# Define: A Rig-



## Ianarian (Dec 20, 2010)

Perhaps maybe I have lost my mind....
There's no doubt I got some time on my hands... or do I? I just changed tweets in the dash and will be playing with the Hz range, probably for the next few weeks. SOOO, haha this is funny, I paralleled a four conductor jumper onto the terminals of the tweeter. The four conductors harness in a basic 4pin-fem con. That connector works as a modular patch panel for caps as I can swap them out in seconds. I used four conductors to have the ability to blend 2 caps at a time so I have more versatility. Chances are, I am going to have to change up to 2nd order as these new tweets are a lot more delicate. I am going for whack rig of the year with this one... Naturally when the network is decided, I'll move to a board to make it more permanent.. Is this too weird or what?
Here is a visual:
http://imgur.com/qLcJX&4Ibrm
http://imgur.com/qLcJX&4Ibrml

Oh, let it be known that a electronic XO would be my preference here. I already have a EQ though(which I need for dual inputs) and trying to throw another device in the mix was too much. 

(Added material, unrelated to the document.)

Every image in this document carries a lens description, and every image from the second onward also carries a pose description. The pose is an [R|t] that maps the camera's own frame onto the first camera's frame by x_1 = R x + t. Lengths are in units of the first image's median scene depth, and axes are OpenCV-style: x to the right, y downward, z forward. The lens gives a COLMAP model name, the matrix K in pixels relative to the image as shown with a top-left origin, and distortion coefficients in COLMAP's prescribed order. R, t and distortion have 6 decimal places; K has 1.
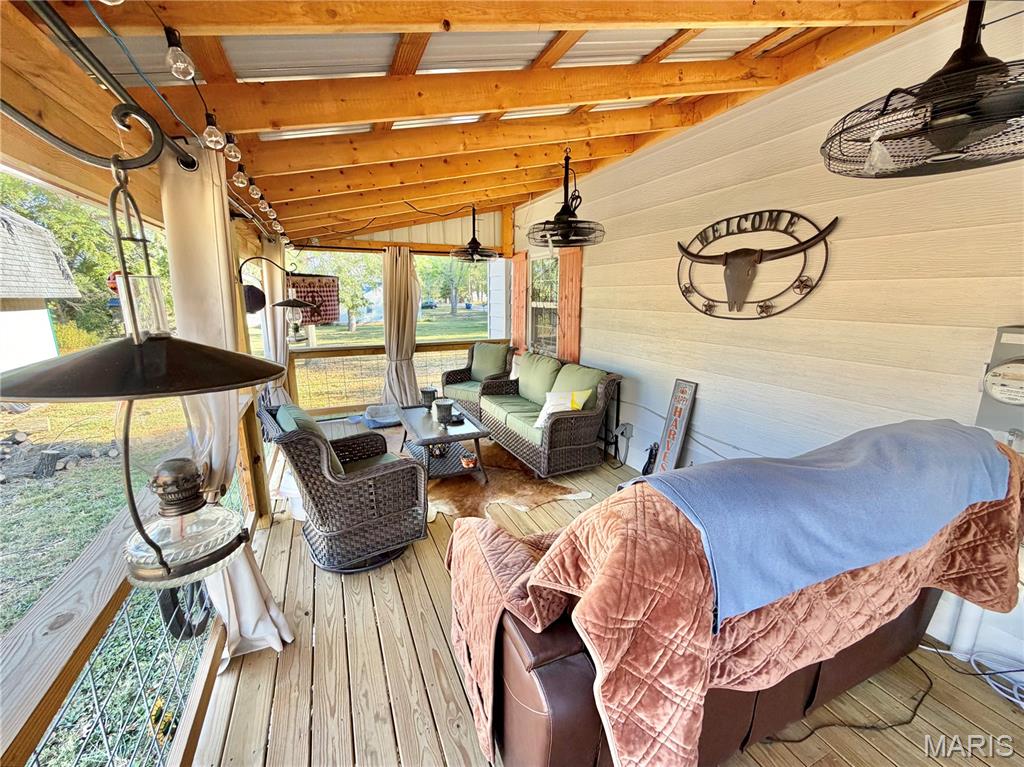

The truck is here if anyone cares to see...

http://picasaweb.google.com/crianketz/08FrontierProject#

Also, this install is in my work truck. All devices used, down to the Dynamat were given to me by friends in the industry. Over years I have developed relations with many enthusiasts and have participated willingly with their builds. Now the wife doesn't feel like car audio has to be in our budget. Ya, I know, weird huh? So the industry has given back to me with this system. Thanx to D.W, D.K, HT Car Audio, Perfo.. Car Audio and my mom!


----------



## Ianarian (Dec 20, 2010)

Wow, Ian, that is about the dumbest thing I have ever seen. I mean, it might of held a little water, but for the most part, ya..... stupid, stupid. You're a moron and stuff. 

this is the beginning of your new signature!

I lead by example of what not to do!


----------



## Aaron'z 2.5RS/WRX (Oct 24, 2007)

I don't get it?


----------



## Ianarian (Dec 20, 2010)

Aaron'z 2.5RS/WRX said:


> I don't get it?


That's ok. Let's just say it is way off the beaten path. Hope you didnt try to hard to understand my jibberish. 

Essentially, what I was doing was making a modular patching system. Where I could easily plug in different capacitors. It serves the same as the crossovers that we use with component speaker systems. Except instead of the big old system you get on a board, mine was just for the tweeter and the caps were not soldered in. I could put in any combo of uf caps to achieve the right hi pass frequency. I decided I am sick of doing this stuff though. So I have decided to throw in my old DA s6.0 crossovers which have a rear fill output. The issue is trying to run 6 speakers on a 4ch amp. At one point I had a separate amp just for the tweets and a electronic XO to run a active system. Its too much equipment for my truck though.


----------